Details
-
Improvement
-
Status: Open
-
Major
-
Resolution: Unresolved
-
3.2.2
-
None
-
None
Description
array_contains([0.0], -0.0) will return true. array_overlaps([0.0], [-0.0]) will return false. I think we generally want to treat -0.0 and 0.0 as the same (see https://github.com/apache/spark/blob/e9eb28e27d10497c8b36774609823f4bbd2c8500/sql/catalyst/src/main/scala/org/apache/spark/sql/catalyst/util/SQLOrderingUtil.scala#L28)
However, the Double::equals method doesn't. Therefore, we should either mark double as false in TypeUtils#typeWithProperEquals, or we should wrap it with our own equals method that handles this case.
Java code snippets showing the issue:
dataset = sparkSession.createDataFrame( List.of(RowFactory.create(List.of(-0.0))), DataTypes.createStructType(ImmutableList.of(DataTypes.createStructField( "doubleCol", DataTypes.createArrayType(DataTypes.DoubleType), false)))); Dataset<Row> df = dataset.withColumn( "overlaps", functions.arrays_overlap(functions.array(functions.lit(+0.0)), dataset.col("doubleCol"))); List<Row> result = df.collectAsList(); // [[WrappedArray(-0.0),false]]

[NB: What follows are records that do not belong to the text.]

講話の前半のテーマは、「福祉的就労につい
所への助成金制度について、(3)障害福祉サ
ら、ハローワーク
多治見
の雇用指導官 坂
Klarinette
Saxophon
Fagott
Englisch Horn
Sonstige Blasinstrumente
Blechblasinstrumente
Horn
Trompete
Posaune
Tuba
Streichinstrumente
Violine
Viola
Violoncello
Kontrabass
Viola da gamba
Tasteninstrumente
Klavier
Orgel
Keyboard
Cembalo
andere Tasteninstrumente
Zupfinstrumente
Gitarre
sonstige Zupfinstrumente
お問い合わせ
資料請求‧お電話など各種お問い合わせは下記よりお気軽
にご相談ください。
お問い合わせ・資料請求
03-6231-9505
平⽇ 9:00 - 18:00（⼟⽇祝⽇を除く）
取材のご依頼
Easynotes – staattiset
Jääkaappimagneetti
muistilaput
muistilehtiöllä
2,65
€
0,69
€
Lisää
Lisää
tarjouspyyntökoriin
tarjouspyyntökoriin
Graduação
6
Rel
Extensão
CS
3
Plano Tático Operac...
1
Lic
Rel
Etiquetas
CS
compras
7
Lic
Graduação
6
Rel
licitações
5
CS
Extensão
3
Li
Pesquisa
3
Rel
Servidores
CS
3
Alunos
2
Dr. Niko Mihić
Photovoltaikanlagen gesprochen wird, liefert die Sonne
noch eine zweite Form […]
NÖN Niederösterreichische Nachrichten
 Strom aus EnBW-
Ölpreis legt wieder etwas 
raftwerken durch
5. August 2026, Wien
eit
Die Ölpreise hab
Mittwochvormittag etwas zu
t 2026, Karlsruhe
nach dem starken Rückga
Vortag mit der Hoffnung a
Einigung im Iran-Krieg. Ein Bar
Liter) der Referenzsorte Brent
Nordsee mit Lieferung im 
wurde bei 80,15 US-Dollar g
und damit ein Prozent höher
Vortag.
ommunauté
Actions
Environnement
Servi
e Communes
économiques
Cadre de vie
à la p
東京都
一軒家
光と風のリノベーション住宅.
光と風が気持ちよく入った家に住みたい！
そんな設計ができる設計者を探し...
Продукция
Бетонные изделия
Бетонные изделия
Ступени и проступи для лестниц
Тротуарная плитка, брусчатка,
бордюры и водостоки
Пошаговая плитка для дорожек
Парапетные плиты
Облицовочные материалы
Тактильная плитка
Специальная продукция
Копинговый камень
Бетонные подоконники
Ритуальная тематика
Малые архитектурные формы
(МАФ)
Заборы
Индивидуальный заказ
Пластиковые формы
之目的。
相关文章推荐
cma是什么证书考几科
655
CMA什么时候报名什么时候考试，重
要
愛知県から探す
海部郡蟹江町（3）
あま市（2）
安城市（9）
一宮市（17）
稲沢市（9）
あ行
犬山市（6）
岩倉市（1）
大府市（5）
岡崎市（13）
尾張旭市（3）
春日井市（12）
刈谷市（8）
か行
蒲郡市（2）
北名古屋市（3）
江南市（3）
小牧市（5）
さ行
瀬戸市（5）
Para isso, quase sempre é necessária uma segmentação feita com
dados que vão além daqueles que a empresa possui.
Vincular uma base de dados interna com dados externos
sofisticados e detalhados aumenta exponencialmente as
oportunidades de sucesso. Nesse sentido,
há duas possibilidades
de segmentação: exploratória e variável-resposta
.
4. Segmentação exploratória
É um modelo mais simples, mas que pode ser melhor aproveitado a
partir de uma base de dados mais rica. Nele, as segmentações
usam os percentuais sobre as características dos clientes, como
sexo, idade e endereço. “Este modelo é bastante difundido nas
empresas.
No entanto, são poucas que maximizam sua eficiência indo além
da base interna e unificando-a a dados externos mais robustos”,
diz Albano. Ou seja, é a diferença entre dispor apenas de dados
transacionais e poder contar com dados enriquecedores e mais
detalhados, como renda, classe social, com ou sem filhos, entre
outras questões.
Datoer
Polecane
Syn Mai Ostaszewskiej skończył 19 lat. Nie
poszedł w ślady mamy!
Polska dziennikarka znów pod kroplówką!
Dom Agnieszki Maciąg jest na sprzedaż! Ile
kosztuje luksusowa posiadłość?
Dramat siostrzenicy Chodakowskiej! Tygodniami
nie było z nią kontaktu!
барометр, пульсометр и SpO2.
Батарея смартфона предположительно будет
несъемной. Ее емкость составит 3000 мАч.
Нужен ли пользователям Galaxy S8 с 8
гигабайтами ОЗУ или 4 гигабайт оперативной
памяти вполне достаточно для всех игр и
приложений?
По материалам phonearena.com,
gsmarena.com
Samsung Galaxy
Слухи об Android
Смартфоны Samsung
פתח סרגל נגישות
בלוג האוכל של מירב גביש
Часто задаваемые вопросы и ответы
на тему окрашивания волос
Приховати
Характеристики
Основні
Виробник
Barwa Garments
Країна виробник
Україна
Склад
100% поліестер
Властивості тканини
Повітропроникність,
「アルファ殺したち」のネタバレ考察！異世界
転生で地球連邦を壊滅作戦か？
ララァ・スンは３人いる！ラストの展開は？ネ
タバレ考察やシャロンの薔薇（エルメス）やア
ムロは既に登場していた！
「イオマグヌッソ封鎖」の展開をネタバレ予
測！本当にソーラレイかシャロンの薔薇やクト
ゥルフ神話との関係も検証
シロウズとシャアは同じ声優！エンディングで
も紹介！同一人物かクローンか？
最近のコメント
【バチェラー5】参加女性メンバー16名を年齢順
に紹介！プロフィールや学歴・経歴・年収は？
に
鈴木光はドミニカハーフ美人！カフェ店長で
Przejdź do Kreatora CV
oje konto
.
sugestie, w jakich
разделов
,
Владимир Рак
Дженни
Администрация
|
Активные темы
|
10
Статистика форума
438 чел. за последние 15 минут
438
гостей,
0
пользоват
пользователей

dataset = sparkSession.createDataFrame( List.of(RowFactory.create(-0.0)), DataTypes.createStructType( ImmutableList.of(DataTypes.createStructField("doubleCol", DataTypes.DoubleType, false)))); Dataset<Row> df = dataset.withColumn( "contains", functions.array_contains(functions.array(functions.lit(+0.0)), dataset.col("doubleCol"))); List<Row> result = df.collectAsList(); // [[-0.0,true]]